Allo stesso modo e ancor di più nella realizzazione di un’opera architettonica facendo concertare armonicamente le menti progettuali, ognuno per la propria capacità e competenza, senza prevaricazioni o subordinazioni, e tutti gli “strumentisti” – artigiani nel cantiere – si ottiene la più grande realizzazione di Bellezza.
Sappiamo anche che i grandi architetti, tutt’oggi, abbiamo delle squadre importanti che concertano il progetto per la migliore realizzazione dello stesso.

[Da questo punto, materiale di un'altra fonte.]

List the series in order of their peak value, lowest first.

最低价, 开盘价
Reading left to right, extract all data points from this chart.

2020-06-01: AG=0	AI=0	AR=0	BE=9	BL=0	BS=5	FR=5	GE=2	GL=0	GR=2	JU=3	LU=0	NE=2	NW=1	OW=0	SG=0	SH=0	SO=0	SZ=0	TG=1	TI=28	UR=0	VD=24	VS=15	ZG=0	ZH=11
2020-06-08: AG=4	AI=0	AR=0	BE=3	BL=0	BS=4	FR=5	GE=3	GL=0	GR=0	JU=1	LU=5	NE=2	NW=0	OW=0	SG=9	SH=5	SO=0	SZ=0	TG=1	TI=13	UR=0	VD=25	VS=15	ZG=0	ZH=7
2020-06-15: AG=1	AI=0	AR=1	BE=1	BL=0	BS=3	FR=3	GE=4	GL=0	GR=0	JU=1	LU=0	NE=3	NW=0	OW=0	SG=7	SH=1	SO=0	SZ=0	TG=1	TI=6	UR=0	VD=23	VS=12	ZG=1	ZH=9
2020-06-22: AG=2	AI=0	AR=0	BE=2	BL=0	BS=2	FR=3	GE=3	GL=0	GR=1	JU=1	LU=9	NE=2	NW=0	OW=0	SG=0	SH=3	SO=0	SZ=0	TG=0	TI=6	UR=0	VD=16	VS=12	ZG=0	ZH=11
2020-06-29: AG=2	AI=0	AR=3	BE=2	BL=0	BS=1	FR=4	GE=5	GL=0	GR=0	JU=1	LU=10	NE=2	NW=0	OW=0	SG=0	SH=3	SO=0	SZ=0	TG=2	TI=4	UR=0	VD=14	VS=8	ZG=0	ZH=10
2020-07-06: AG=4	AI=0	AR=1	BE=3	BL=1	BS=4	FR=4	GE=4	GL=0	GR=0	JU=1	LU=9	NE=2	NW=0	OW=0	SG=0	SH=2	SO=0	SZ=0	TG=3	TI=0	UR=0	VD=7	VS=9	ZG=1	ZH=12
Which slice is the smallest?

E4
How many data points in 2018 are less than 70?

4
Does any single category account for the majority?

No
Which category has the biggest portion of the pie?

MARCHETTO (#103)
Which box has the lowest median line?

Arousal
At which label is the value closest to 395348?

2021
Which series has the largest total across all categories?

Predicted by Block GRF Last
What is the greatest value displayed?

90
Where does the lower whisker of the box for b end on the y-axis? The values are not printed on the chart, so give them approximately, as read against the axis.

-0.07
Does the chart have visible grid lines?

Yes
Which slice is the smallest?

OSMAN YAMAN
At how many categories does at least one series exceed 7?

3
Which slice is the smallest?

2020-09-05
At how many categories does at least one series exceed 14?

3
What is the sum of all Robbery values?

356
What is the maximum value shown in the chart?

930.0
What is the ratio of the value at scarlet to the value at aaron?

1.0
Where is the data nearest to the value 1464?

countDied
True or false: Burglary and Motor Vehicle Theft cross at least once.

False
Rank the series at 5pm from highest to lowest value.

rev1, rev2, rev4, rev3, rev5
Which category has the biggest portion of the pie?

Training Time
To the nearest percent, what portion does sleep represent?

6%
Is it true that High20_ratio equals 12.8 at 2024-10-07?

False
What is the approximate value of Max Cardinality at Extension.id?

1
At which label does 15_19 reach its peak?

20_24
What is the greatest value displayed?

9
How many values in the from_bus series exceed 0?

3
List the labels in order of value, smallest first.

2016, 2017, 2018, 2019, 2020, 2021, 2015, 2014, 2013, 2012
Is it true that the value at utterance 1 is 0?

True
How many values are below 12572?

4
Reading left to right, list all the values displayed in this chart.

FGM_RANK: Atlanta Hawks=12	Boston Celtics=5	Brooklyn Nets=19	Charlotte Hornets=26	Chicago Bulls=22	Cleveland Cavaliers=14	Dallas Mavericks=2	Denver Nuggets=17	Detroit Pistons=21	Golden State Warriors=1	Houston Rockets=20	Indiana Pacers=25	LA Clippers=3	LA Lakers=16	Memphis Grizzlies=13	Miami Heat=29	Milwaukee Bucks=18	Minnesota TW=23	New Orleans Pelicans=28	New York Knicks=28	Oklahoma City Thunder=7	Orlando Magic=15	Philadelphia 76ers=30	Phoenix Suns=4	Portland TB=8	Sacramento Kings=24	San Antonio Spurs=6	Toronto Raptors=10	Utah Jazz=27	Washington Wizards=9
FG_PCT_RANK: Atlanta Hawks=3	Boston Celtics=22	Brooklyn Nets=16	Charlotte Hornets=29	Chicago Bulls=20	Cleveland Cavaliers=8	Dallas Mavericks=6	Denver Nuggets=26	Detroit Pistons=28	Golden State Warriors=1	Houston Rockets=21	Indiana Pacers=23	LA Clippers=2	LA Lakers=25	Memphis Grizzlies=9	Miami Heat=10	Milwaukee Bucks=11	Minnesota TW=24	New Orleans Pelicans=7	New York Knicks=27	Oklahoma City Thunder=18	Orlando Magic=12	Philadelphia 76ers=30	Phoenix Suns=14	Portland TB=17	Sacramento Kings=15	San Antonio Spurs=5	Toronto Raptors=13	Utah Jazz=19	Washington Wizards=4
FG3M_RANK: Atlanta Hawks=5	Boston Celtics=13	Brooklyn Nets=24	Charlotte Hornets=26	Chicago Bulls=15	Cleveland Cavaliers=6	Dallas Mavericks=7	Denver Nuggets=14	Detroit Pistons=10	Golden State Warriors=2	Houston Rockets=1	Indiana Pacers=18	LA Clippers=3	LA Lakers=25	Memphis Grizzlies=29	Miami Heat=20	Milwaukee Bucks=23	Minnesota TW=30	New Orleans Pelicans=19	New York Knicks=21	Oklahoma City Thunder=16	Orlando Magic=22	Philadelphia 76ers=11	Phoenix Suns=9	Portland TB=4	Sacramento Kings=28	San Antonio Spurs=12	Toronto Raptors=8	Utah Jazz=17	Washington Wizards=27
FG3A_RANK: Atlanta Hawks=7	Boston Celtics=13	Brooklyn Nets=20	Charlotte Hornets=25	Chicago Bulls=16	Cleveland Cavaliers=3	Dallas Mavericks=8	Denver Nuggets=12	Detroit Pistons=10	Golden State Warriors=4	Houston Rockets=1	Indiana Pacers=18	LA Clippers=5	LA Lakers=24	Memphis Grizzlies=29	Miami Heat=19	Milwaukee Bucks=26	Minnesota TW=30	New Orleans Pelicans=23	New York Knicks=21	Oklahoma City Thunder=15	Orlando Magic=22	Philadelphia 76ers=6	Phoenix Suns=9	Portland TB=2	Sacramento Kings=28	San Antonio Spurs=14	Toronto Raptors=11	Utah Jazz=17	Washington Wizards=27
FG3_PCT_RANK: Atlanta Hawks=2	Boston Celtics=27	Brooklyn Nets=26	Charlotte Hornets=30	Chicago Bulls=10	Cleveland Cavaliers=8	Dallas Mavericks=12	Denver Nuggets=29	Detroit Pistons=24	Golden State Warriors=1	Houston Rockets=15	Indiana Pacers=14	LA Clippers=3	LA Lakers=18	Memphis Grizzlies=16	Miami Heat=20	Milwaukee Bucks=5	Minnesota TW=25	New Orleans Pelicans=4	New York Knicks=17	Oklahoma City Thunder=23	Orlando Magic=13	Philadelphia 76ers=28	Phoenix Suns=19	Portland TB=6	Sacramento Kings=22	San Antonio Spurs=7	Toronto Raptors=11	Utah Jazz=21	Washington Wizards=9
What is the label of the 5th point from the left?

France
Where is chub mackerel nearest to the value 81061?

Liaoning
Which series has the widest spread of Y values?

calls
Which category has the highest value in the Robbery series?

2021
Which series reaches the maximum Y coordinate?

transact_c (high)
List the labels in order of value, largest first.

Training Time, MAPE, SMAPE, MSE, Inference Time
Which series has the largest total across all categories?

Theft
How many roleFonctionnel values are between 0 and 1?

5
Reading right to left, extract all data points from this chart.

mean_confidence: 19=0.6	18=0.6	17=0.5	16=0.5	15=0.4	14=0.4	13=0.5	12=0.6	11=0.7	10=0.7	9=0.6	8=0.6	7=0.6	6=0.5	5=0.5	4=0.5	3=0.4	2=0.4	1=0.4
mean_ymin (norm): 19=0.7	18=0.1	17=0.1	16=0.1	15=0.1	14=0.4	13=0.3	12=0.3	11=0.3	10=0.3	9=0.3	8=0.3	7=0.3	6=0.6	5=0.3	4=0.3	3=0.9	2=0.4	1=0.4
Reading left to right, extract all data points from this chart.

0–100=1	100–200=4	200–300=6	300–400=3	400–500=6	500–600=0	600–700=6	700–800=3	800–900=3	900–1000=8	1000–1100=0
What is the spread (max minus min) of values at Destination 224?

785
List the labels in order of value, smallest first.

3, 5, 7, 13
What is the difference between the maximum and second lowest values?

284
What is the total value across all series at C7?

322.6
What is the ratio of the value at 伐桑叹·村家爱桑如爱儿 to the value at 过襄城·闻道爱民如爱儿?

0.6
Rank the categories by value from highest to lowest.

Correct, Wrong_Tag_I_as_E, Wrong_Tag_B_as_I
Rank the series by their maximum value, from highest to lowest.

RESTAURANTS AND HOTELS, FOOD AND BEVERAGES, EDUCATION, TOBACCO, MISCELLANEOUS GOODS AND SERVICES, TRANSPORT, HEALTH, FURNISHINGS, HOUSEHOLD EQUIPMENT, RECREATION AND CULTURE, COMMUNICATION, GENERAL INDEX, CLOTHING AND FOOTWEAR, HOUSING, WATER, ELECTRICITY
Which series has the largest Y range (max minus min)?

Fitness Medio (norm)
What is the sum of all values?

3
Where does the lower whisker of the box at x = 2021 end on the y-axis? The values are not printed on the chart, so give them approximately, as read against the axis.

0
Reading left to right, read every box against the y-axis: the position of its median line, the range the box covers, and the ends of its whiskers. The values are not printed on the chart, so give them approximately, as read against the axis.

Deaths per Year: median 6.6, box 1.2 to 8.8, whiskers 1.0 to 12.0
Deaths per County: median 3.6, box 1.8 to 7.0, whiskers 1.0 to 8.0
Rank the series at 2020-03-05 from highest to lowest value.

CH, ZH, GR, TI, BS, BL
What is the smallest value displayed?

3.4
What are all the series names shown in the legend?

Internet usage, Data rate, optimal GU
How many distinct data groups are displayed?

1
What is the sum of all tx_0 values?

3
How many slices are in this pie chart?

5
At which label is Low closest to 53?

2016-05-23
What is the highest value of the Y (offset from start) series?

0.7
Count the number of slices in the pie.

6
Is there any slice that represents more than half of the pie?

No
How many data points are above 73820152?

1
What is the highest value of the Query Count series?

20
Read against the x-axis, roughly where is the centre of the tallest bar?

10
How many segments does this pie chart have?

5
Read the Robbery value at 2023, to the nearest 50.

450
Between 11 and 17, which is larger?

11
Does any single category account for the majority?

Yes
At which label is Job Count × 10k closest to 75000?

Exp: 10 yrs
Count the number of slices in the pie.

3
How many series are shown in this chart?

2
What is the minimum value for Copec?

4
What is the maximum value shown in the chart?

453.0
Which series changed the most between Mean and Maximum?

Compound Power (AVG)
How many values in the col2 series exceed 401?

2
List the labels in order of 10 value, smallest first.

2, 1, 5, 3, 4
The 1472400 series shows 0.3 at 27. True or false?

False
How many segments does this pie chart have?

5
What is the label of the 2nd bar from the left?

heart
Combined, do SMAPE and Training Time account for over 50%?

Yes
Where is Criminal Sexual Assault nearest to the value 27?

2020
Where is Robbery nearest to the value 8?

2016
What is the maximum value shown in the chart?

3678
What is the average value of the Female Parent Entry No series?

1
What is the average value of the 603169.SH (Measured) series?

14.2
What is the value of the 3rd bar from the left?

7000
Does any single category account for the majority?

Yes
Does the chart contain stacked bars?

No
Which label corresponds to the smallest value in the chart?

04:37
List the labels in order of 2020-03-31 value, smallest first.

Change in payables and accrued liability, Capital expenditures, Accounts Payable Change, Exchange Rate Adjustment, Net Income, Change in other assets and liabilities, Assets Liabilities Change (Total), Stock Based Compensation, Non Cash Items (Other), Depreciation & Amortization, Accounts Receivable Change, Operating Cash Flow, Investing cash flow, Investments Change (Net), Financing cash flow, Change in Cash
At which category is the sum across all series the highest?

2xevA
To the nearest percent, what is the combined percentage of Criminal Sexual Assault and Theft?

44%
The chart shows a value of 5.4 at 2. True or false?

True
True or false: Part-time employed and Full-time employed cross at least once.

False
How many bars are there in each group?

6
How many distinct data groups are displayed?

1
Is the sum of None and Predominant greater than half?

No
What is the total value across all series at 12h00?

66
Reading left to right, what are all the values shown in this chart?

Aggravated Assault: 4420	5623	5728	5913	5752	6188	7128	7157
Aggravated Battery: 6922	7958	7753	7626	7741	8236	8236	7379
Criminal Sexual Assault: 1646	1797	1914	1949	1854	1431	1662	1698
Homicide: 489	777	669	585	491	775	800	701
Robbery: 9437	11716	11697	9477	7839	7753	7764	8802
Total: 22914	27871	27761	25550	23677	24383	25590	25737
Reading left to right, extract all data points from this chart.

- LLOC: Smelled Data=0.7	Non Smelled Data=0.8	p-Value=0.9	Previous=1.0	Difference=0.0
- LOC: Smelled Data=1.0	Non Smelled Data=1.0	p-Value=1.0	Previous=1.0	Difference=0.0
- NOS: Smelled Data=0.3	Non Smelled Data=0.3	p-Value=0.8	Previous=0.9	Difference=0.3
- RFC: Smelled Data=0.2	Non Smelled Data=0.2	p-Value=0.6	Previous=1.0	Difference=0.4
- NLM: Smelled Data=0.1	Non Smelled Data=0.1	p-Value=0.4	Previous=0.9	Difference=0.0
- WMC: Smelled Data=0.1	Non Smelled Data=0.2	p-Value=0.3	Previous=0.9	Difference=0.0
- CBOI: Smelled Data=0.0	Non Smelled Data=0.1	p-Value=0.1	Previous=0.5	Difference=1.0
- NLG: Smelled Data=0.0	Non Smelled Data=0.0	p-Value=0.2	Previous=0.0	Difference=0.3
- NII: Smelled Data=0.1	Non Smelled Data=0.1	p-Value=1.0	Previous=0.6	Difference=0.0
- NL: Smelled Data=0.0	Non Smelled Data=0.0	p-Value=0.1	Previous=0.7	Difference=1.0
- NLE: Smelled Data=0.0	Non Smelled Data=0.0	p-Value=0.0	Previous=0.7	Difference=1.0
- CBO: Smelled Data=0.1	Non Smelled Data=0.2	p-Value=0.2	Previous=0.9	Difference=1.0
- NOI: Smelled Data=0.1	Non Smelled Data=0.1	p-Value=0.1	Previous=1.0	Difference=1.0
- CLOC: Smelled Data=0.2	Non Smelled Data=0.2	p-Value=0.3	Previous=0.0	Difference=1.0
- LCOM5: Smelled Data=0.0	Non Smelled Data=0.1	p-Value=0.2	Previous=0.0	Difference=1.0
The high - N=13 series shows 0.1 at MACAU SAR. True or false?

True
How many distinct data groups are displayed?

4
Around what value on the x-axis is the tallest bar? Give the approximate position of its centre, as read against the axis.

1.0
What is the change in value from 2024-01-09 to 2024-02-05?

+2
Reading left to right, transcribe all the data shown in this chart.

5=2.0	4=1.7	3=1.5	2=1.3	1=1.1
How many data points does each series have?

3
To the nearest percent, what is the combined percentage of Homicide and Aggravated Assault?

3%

I nostri Padri lo sapevano bene: la committenza, il progettista e gli artigiani anche se non erano tutti Brunelleschi o Palladio avevano la capacità di generare manufatti armonici che ancora oggi sono ammirati da tutti in tutto il mondo e che ci permettono di dire senza motivo d smentita che siamo il più bel paese del mondo e che i nostri centri storici sono un museo a cielo aperto e che gli architetti italiani hanno il compito, l’onere e soprattutto l’onore di continuare a mantenere, promuovere e produrre Bellezza.